Nel corso dei “burrascosi” anni scolastici, ma con una forte propensione alla lettura, influenzato «dalle idee più disparate della sinistra rivoluzionaria» del padre, Mussolini matura disprezzo verso «il liberalismo stantio dei ceti borghesi» e odio per «le organizzazioni politiche legate alla Chiesa», cifra dello status quo. Emigrato a Losanna, maturerà il suo «apprendistato politico» e “cova” la sua ideologia razziale e nazionalista.

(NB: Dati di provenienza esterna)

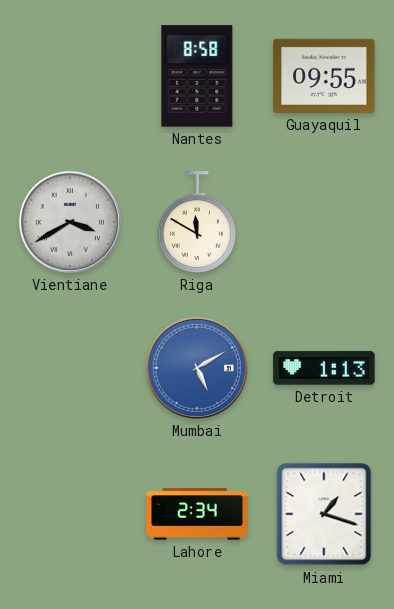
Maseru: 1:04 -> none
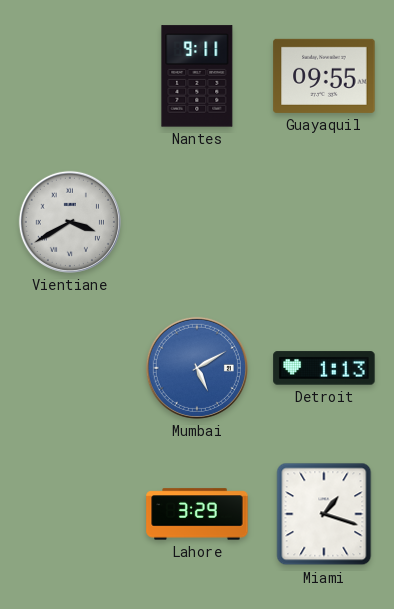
Nantes: 8:58 -> 9:11
Riga: 11:50 -> none
Lahore: 2:34 -> 3:29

Tornato in Italia (a Trento), «era un’altra persona»: in pochi mesi, si trasforma «in giornalista e uomo politico navigato». Poi, lo scoppio della Grande Guerra: «Mussolini era il primo a non sapere da che parte stare e a cosa mirare. Senza immaginarlo, alla fine del 1914, soldato sbandato della rivoluzione mondiale, indugiava ancora in una sorta di aspettativa prefascista». Il fascista nasce nel 1922, il 28 ottobre, con la Marcia su Roma. Ma fu soltanto una marcia «leggendaria, mai avvenuta. Si impantanò a decine di chilometri dalla capitale e fu revocata del tutto quando Mussolini salì sul treno notturno diretto a Roma, praticamente già in veste di capo del governo». Comunque, non si trattò di una farsa: l’omologazione del Paese e lo “smantellamento” degli avversari attraverso una milizia attivissima furono rapidi. Il fascista si “evolve” in dittatore: dall’assassinio di Matteotti (giugno 1924) alle Leggi fascistissime (gennaio 1925) il passo è breve.

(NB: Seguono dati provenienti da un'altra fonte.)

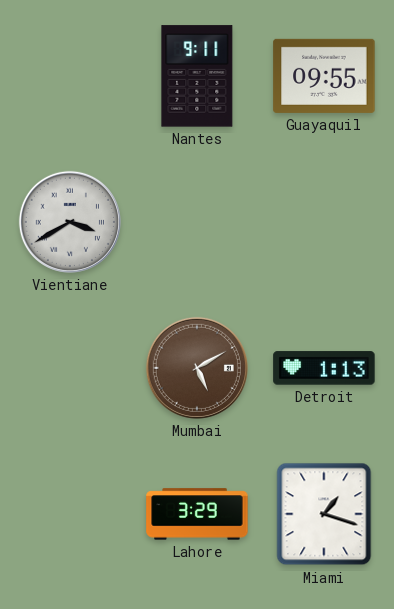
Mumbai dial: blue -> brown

Ora, va creato l’Impero. Mussolini l’imperialista sul fronte africano fa esplodere il suo razzismo, che si traduce nelle Leggi antisemite (17 novembre 1938), così impedendo «l’imbastardimento della razza bianca»: «Il troppo ebreo – scriverà – fa nascere l’antiebreo». «L’antisemitismo era divenuto uno dei pilastri portanti dell’ideologia di Mussolini negli anni Venti, benché ciò non fosse emerso subito sul piano della politica pratica.» Poi, l’Asse Roma-Berlino (10 giugno 1940) «per coprirsi le spalle e condurre la sua guerra vitale a sud». E la Grecia: «una passeggiata».

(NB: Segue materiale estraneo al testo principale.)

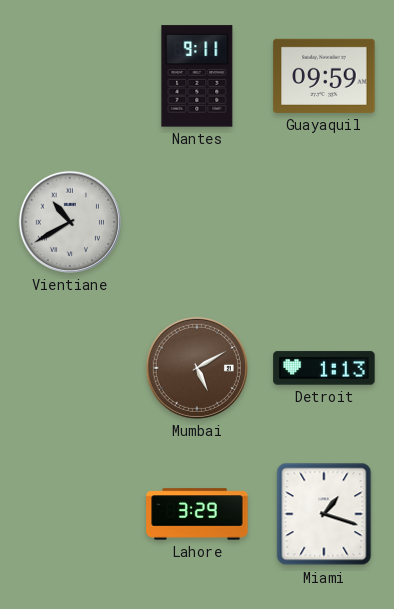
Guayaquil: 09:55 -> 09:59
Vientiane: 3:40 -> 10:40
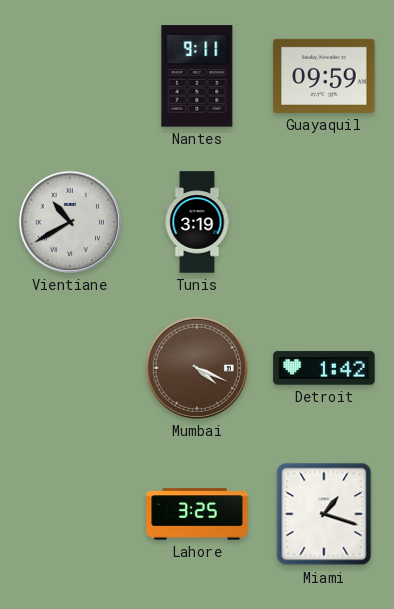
Tunis: none -> 3:19
Mumbai: 5:10 -> 4:19
Detroit: 1:13 -> 1:42
Lahore: 3:29 -> 3:25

Tra un errore e l’altro, il regime crolla il 25 luglio 1943: «la caduta» vide il primo fascista portato via in ambulanza. Non fu ancora la fine, però. Goebbels si sbagliava: «Davvero sconvolgente immaginare che una rivoluzione, pur sempre al potere per ventun anni, si possa liquidare in questo modo». Così scriveva nel suo diario. La rivoluzione fascista prosegue nella Repubblica di Salò. Il nuovo regime durò solo due anni. Gli eventi, nel loro succedersi, piegarono tedeschi e Mussolini a guardare in faccia la realtà fino a gettare la spugna. Il tentativo di fuga del Duce su una unità della Luftwaffe fallì: il suo destino sembrava segnato e con esso anche quello di Claretta Petacci.

Arrestati a Dongo dai partigiani, vennero giustiziati in località Giulino di Merzegra (27-28 aprile 1945). I loro cadaveri, esposti nel milanese piazzale Loreto, furono oggetto di una brutalità animalesca delle folle. «Sembrava – sottolinea Woller – che le folle di Milano volessero cancellare con la persona anche il suo ricordo e la loro stessa passata adesione al fascismo». 

* Hans Woller, Mussolini, il primo fascista. Roma, Carocci, 2018, pp. 336, euro 28,00.